Many conservatives, including those in the media, are wondering about a so-called Texas “media infatuation” with Democratic U.S. senatorial candidate Beto O’Rourke.
The Amarillo Globe-News today took note of that “infatuation” in an editorial. The paper stated: While there is a large degree of media infatuation regarding O’Rourke (precisely why is a good question), at least the duo have agreed to a series of debates.
I might have a possible explanation.
But first, let’s examine whether there is, indeed, an infatuation at play any more than there was one when O’Rourke’s Senate foe, Republican incumbent Ted Cruz, took office in 2013. Cruz became an instant media darling not long after taking his seat. It became apparent to many of us that Cruz’s fixation with the media had more to do with personal ambition than anything he sought to do for the state he was elected to represent.

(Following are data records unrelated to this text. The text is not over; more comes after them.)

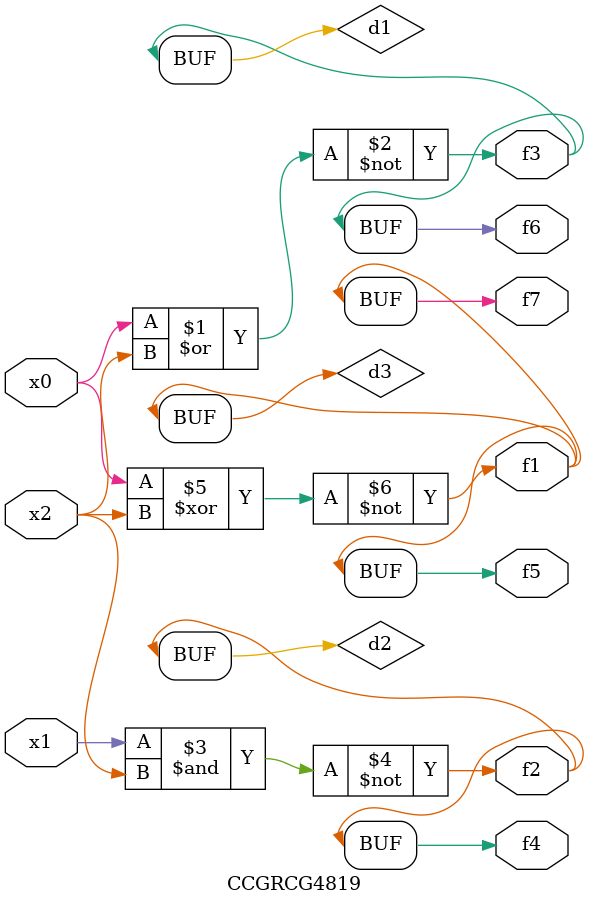
<source format=v>
module CCGRCG4819(
	input x0, x1, x2,
	output f1, f2, f3, f4, f5, f6, f7
);

	wire d1, d2, d3;

	nor (d1, x0, x2);
	nand (d2, x1, x2);
	xnor (d3, x0, x2);
	assign f1 = d3;
	assign f2 = d2;
	assign f3 = d1;
	assign f4 = d2;
	assign f5 = d3;
	assign f6 = d1;
	assign f7 = d3;
endmodule

</source>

But the media played along. It became something of a joke that the “most dangerous place in Washington was anywhere between Ted Cruz and a TV camera.”
Now he is running for re-election. The media are giving his opponent plenty of coverage as he barnstorms our vast state.
O’Rourke, a Democratic U.S. representative from El Paso, is conducting plenty of what are called “media events.” He takes part in town hall meetings, he makes speeches, he is taking selfies with fans and supporters in places like Pampa, Perryton, Plainview — where Cruz figures to do well on Election Day.
Does this constitute an “infatuation”? No, it doesn’t. It merely suggests that a candidate is doing his public relations advance work that gets the media interested in the first place.
My former colleagues at the Globe-News need to remember that the Cruz Missile did precisely the same thing six years en route to winning a hotly contested Republican primary and then the general election in 2012.
And it only intensified once the man became a U.S. senator.